Excerpted data:
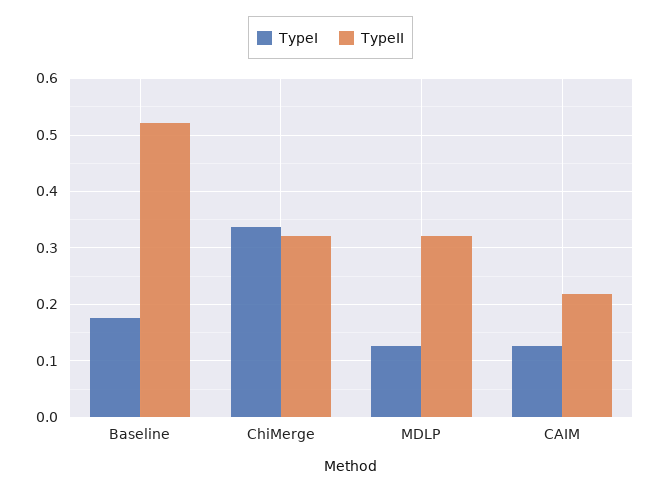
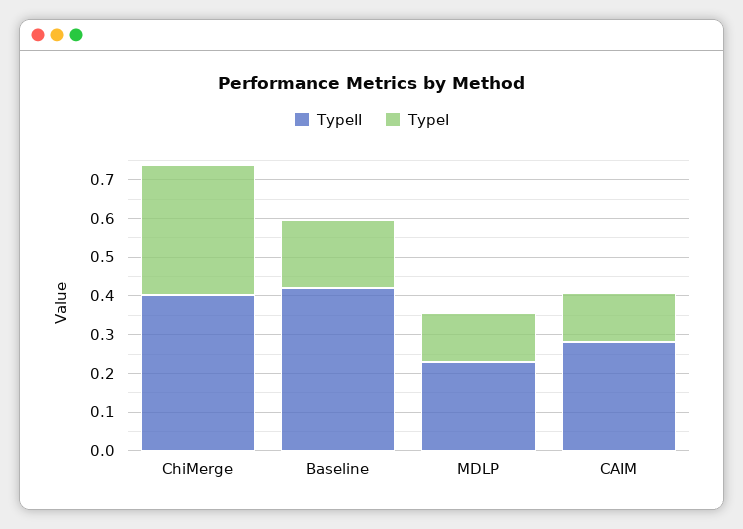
  {
    "TypeI": {
      "Baseline": 0.18,
      "ChiMerge": 0.34,
      "MDLP": 0.12,
      "CAIM": 0.12
    },
    "TypeII": {
-     "Baseline": 0.52,
+     "Baseline": 0.425,
-     "ChiMerge": 0.32,
+     "ChiMerge": 0.4,
-     "MDLP": 0.32,
+     "MDLP": 0.225,
-     "CAIM": 0.22
+     "CAIM": 0.275
    }
  }

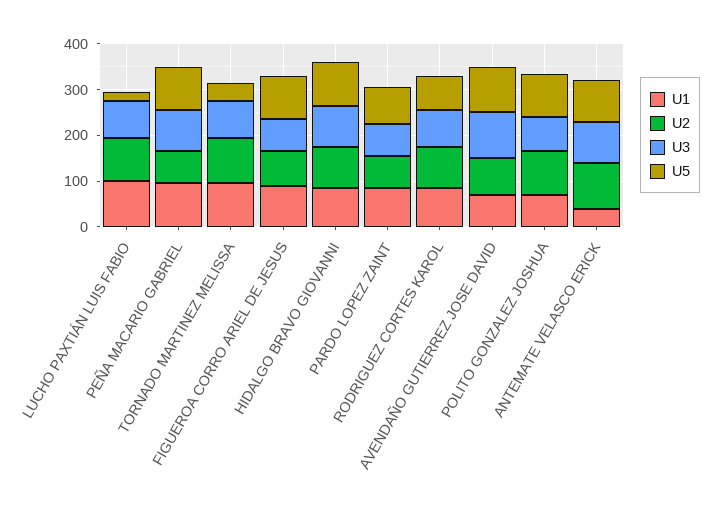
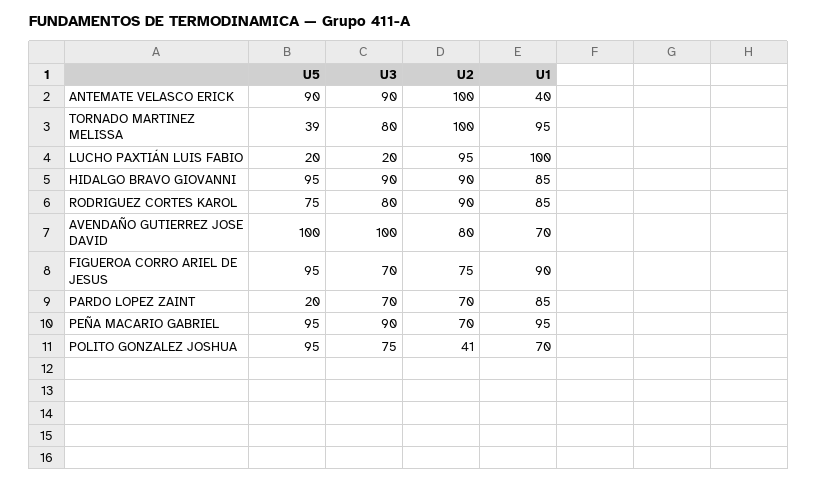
  {
    "U1": {
      "LUCHO PAXTIÁN LUIS FABIO": 100,
      "PEÑA MACARIO GABRIEL": 95,
      "TORNADO MARTINEZ MELISSA": 95,
      "FIGUEROA CORRO ARIEL DE JESUS": 90,
      "HIDALGO BRAVO GIOVANNI": 85,
      "PARDO LOPEZ ZAINT": 85,
      "RODRIGUEZ CORTES KAROL": 85,
      "AVENDAÑO GUTIERREZ JOSE DAVID": 70,
      "POLITO GONZALEZ JOSHUA": 70,
      "ANTEMATE VELASCO ERICK": 40
    },
    "U2": {
      "LUCHO PAXTIÁN LUIS FABIO": 95,
      "PEÑA MACARIO GABRIEL": 70,
      "TORNADO MARTINEZ MELISSA": 100,
      "FIGUEROA CORRO ARIEL DE JESUS": 75,
      "HIDALGO BRAVO GIOVANNI": 90,
      "PARDO LOPEZ ZAINT": 70,
      "RODRIGUEZ CORTES KAROL": 90,
      "AVENDAÑO GUTIERREZ JOSE DAVID": 80,
-     "POLITO GONZALEZ JOSHUA": 100,
+     "POLITO GONZALEZ JOSHUA": 41,
      "ANTEMATE VELASCO ERICK": 100
    },
    "U3": {
-     "LUCHO PAXTIÁN LUIS FABIO": 80,
+     "LUCHO PAXTIÁN LUIS FABIO": 20,
      "PEÑA MACARIO GABRIEL": 90,
      "TORNADO MARTINEZ MELISSA": 80,
      "FIGUEROA CORRO ARIEL DE JESUS": 70,
      "HIDALGO BRAVO GIOVANNI": 90,
      "PARDO LOPEZ ZAINT": 70,
      "RODRIGUEZ CORTES KAROL": 80,
      "AVENDAÑO GUTIERREZ JOSE DAVID": 100,
      "POLITO GONZALEZ JOSHUA": 75,
      "ANTEMATE VELASCO ERICK": 90
    },
    "U5": {
      "LUCHO PAXTIÁN LUIS FABIO": 20,
      "PEÑA MACARIO GABRIEL": 95,
      "TORNADO MARTINEZ MELISSA": 39,
      "FIGUEROA CORRO ARIEL DE JESUS": 95,
      "HIDALGO BRAVO GIOVANNI": 95,
-     "PARDO LOPEZ ZAINT": 80,
+     "PARDO LOPEZ ZAINT": 20,
      "RODRIGUEZ CORTES KAROL": 75,
      "AVENDAÑO GUTIERREZ JOSE DAVID": 100,
      "POLITO GONZALEZ JOSHUA": 95,
      "ANTEMATE VELASCO ERICK": 90
    }
  }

Job: Return each line from the records that includes the word "FABIO".

Solution for this problem:
      "LUCHO PAXTIÁN LUIS FABIO": 100,
      "LUCHO PAXTIÁN LUIS FABIO": 95,
-     "LUCHO PAXTIÁN LUIS FABIO": 80,
+     "LUCHO PAXTIÁN LUIS FABIO": 20,
      "LUCHO PAXTIÁN LUIS FABIO": 20,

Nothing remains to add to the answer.